What to work on – The reply must consist of the entire listing, reproduced exactly.

◆ ◆ ◆

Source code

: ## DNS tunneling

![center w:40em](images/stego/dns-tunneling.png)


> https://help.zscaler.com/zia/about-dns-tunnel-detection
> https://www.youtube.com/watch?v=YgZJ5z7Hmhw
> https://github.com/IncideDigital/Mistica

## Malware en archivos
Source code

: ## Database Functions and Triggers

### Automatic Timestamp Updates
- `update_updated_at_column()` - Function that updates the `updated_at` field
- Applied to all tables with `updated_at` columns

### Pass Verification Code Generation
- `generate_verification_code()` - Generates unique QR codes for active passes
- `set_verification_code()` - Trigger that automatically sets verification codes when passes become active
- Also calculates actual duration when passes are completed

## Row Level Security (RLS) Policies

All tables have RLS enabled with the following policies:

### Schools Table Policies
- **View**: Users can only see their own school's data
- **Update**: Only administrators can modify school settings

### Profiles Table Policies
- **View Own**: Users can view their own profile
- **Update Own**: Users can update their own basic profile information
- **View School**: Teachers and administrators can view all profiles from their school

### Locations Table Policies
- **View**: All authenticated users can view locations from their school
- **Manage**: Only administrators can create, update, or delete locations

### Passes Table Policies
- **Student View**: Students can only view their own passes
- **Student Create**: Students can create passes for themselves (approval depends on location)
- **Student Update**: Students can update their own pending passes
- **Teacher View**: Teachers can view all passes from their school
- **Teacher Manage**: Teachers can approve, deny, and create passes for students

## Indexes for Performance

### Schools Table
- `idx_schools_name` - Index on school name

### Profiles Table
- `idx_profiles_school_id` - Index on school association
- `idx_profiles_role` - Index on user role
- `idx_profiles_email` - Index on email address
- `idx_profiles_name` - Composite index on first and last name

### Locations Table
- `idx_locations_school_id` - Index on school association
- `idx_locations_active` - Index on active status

◆ ◆ ◆

Written response –
Source code

: ## DNS tunneling

![center w:40em](images/stego/dns-tunneling.png)


> https://help.zscaler.com/zia/about-dns-tunnel-detection
> https://www.youtube.com/watch?v=YgZJ5z7Hmhw
> https://github.com/IncideDigital/Mistica

## Malware en archivos
Source code

: ## Database Functions and Triggers

### Automatic Timestamp Updates
- `update_updated_at_column()` - Function that updates the `updated_at` field
- Applied to all tables with `updated_at` columns

### Pass Verification Code Generation
- `generate_verification_code()` - Generates unique QR codes for active passes
- `set_verification_code()` - Trigger that automatically sets verification codes when passes become active
- Also calculates actual duration when passes are completed

## Row Level Security (RLS) Policies

All tables have RLS enabled with the following policies:

### Schools Table Policies
- **View**: Users can only see their own school's data
- **Update**: Only administrators can modify school settings

### Profiles Table Policies
- **View Own**: Users can view their own profile
- **Update Own**: Users can update their own basic profile information
- **View School**: Teachers and administrators can view all profiles from their school

### Locations Table Policies
- **View**: All authenticated users can view locations from their school
- **Manage**: Only administrators can create, update, or delete locations

### Passes Table Policies
- **Student View**: Students can only view their own passes
- **Student Create**: Students can create passes for themselves (approval depends on location)
- **Student Update**: Students can update their own pending passes
- **Teacher View**: Teachers can view all passes from their school
- **Teacher Manage**: Teachers can approve, deny, and create passes for students

## Indexes for Performance

### Schools Table
- `idx_schools_name` - Index on school name

### Profiles Table
- `idx_profiles_school_id` - Index on school association
- `idx_profiles_role` - Index on user role
- `idx_profiles_email` - Index on email address
- `idx_profiles_name` - Composite index on first and last name

### Locations Table
- `idx_locations_school_id` - Index on school association
- `idx_locations_active` - Index on active status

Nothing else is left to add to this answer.